Несмотря на все мои неудачи и мучения с японским языком, а позже и сознательное нежелание, разговаривать, понимать на слух, читать и писать я более-менее научился. И каждый раз, когда приезжал отец, он всегда требовал, чтобы мы продемонстрировали ему свои успехи. Сам он за эти годы выучился говорить на японском языке так, что от говора учителя Факинаки было не отличить, и принципиально разговаривал с нами только по-японски. Исключением была только мать, с которой он говорил на родном языке. Отец с удовольствием часами рассказывал учителю новости, привезенные с его далекой родины. Иногда мне казалось, что даже после долгого отсутствия отцу было интереснее общаться с этим узкоглазым коротышкой Факинакой, нежели с собственной женой и детьми, словно он не вернулся только что из этой страны, будто не наговорился там на этом проклятом японском языке досыта.

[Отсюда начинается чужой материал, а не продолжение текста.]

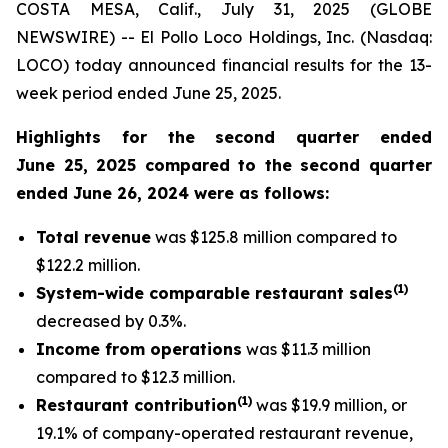
COSTA MESA, Calif., July 31, 2025 (GLOBE
NEWSWIRE) -- El Pollo Loco Holdings, Inc. (Nasdaq:
LOCO) today announced financial results for the 13-
week period ended June 25, 2025.
Highlights for the second quarter ended
June 25, 2025 compared to the second quarter
ended June 26, 2024 were as follows:
Total revenue
was $125.8 million compared to
$122.2 million.
(
1
)
System-wide comparable restaurant sales
decreased by 0.3%.
Income from operations
was $11.3 million
compared to $12.3 million.
(1)
Restaurant contribution
was $19.9 million, or
19.1% of company-operated restaurant revenue,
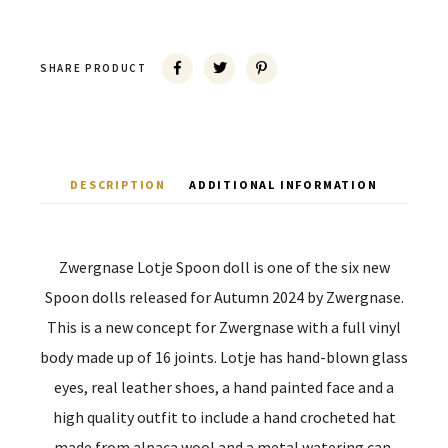
SHARE PRODUCT
DESCRIPTION
ADDITIONAL INFORMATION
Zwergnase Lotje Spoon doll is one of the six new
Spoon dolls released for Autumn 2024 by Zwergnase.
This is a new concept for Zwergnase with a full vinyl
body made up of 16 joints. Lotje has hand-blown glass
eyes, real leather shoes, a hand painted face and a
high quality outfit to include a hand crocheted hat
made from alpaca wool and a metal watering can.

Это же касалось и всяких дурацких церемоний, которых отец нахватался в Японии, особенно во время трапез, и от этого я всегда бесился. Сама мысль о том, что мой высокообразованный отец настолько погрузился в варварскую культуру, что готов сделать варваров и из нас, и что в собственном доме мы должны были вести себя, как дикари, выводила меня из себя тем больше, чем старше я становился. Мне казалось, что мой высокий, осанистый и солидный отец с пышными усами и бакенбардами, важный господин, начальник крупного строительства, вместо того чтобы учить японских варваров манерам, своим примером показывая, как ведут себя образованные и воспитанные цивилизованные люди, по-обезьяньи копировал дикарские привычки и выглядел нелепо, глупо и унизительно. Мне было за него стыдно, и я всегда боялся: что, если вдруг к нам приедут гости или родственники, а он вот так же будет глупо раскланиваться, произносить перед обедом какие-то глупые словечки типа «итадакимас» вместо положенной молитвы, ходить по дому в одних носках, поить всех вместо отменного крепкого и ароматного черного чая едва подкрашенным кипятком со вкусом ошпаренного веника, ковыряться двумя тонкими палками в еде и с восторгом и придыханием бесконечно нахваливать дикую страну и ее нравы? Я представлял себе, как будет смущенно, будто оправдываясь, молчать и улыбаться моя мать, как гости будут поджимать губы и переглядываться, а то и посмеиваться в кулак, и такого позора я вынести не смогу.
Все это рождало во мне протест, с годами нараставший все больше и больше. Мать наша, будто стараясь как-то компенсировать отсутствие внимания отца, была с нами слишком мягкой, и мы не знали ни в чем отказа. Я рос избалованным и своенравным, и поскольку мать никогда не ругалась и все спускала мне с рук, а учитель, чем я становился старше, тем больше становился мне не указ, я стал все чаще пропадать на улице со своими школьными и соседскими друзьями. Я связался с уличной шпаной, начал курить и даже выпивать то, что моим товарищам удавалось раздобыть, и совсем отбился от рук. В конце концов, к своим почти шестнадцати годам я стал совершенно неуправляемым, наглым, дерзким, избалованным бездельником и хулиганом. И когда я впервые попробовал опиум, мои родители приняли решение, что мать вместе с нами переедет к отцу в Японию.
Для меня переезд стал ударом. Я категорически не хотел уезжать из привычной среды и от своих друзей в какую-то дикую страну, в которой, как я понял из разговоров отца и Факинаки, нужно жить в бумажных домах, есть сырую рыбу и пустой рис, и где нет совершенно никаких развлечений. Для меня, как и для любого американца, Америка была самой высокоразвитой страной в мире, и меня просто тошнило от одной мысли, что я буду вынужден жить среди варваров в их совершенно неразвитой стране. Что я только ни вытворял, какие скандалы я только ни закатывал, но родители были неумолимы. Переезд состоялся.